TEXT PASSAGE
********************

Privacy groups allege vid-sharing site slaps trackers on under-13s

Two dozen consumer, digital and privacy rights groups have filed a new complaint with America's Federal Trade Commission, claiming that Google's YouTube service violates the Children's Online Privacy Protection Act (COPPA).

COPPA requires operators like Alphabet's Google to give parents notice of its data collection. The law needs explicit personal consent for the use of under-13's data, and the FTC has dished out numerous fines against websites and advertising networks over the years. Most recently toy-maker VTech was fined for failing to fully disclose its data slurping.

In response many sites, including YouTube, simply state that children under 13 shouldn't be using it at all – in Google's case it asks up-to-twelves to go ask Mom to set up a Family Link account (which an adult can control). Meanwhile, Google promotes the dedicated YouTube Kids (YTK) service, which it launched in 2015. Ostensibly children's settings in the app are controlled via the Family Link account managed by an adult. YTK claims to host "curated" content and a simplified UX.

However, the public interest groups' new complaint homes in on the primary YouTube service – the one that children aren't supposed to be watching.

The groups, spearheaded by the Center for Digital Democracy, have long expressed concerns about the content aimed at young children.

The new complaint homes in on trackers, persistent identifiers, use of which on children's sites was regulated by the FTC in 2012. Trackers require parental consent, and then may only be used provide "support for the internal operations of the Web site or online service".

********************

SET PROBLEM
In the article on the YouTube privacy complaint, which organization is named as leading the groups that filed it?

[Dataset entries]

********************

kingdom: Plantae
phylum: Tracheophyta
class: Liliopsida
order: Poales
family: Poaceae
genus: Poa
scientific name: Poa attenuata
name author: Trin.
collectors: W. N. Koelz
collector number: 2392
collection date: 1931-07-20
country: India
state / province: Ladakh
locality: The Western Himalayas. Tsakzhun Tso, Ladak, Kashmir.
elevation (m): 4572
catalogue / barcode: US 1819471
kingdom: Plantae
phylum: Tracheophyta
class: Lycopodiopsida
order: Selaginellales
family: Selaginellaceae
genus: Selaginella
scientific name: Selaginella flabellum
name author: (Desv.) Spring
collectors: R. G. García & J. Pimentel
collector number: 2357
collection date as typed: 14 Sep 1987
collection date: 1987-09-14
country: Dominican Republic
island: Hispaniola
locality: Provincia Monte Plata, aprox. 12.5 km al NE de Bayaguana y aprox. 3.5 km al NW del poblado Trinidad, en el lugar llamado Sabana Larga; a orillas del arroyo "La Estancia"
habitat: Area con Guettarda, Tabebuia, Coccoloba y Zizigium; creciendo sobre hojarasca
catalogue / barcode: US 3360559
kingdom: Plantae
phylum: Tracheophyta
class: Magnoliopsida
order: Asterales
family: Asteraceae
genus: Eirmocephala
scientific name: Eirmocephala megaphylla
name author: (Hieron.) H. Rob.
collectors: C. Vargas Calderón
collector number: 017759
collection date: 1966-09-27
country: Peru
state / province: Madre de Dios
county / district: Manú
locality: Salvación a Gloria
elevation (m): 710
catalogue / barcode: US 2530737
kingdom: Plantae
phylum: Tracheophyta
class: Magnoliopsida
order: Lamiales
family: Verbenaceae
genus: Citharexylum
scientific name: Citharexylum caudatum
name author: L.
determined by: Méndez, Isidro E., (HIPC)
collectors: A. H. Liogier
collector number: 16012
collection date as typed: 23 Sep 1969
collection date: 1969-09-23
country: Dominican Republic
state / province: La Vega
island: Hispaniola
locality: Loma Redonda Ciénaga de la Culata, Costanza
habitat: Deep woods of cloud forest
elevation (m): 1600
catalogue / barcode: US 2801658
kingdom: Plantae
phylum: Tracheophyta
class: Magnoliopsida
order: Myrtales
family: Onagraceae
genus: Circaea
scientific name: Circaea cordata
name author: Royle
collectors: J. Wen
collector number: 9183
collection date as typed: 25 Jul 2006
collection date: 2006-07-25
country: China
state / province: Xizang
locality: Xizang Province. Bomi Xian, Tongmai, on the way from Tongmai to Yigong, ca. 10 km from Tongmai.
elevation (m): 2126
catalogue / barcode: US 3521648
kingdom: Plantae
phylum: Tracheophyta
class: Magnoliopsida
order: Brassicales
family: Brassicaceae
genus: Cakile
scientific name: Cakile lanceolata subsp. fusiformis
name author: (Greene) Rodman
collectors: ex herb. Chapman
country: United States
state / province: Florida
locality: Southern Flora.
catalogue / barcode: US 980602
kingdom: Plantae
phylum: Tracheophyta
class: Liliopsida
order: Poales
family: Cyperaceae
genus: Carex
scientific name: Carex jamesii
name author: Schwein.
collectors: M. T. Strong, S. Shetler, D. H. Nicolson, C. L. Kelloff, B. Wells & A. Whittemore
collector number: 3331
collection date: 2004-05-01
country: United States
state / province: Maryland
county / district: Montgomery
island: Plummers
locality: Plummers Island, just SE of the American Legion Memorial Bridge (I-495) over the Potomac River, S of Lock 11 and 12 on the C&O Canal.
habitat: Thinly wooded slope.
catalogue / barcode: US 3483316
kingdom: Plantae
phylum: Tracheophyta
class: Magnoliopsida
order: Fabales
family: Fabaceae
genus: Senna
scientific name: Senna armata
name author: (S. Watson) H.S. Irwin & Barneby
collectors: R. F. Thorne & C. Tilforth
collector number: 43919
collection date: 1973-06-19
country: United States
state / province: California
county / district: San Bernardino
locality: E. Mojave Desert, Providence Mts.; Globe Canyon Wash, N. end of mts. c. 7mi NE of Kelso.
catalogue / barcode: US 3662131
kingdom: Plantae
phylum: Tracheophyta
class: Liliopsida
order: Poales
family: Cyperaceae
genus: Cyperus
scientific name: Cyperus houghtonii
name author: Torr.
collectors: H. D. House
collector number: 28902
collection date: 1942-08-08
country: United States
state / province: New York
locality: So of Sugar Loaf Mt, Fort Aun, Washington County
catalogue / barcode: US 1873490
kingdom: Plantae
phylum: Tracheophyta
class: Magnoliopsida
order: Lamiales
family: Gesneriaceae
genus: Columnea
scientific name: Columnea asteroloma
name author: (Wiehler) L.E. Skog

********************

FULL ANSWER
The Center for Digital Democracy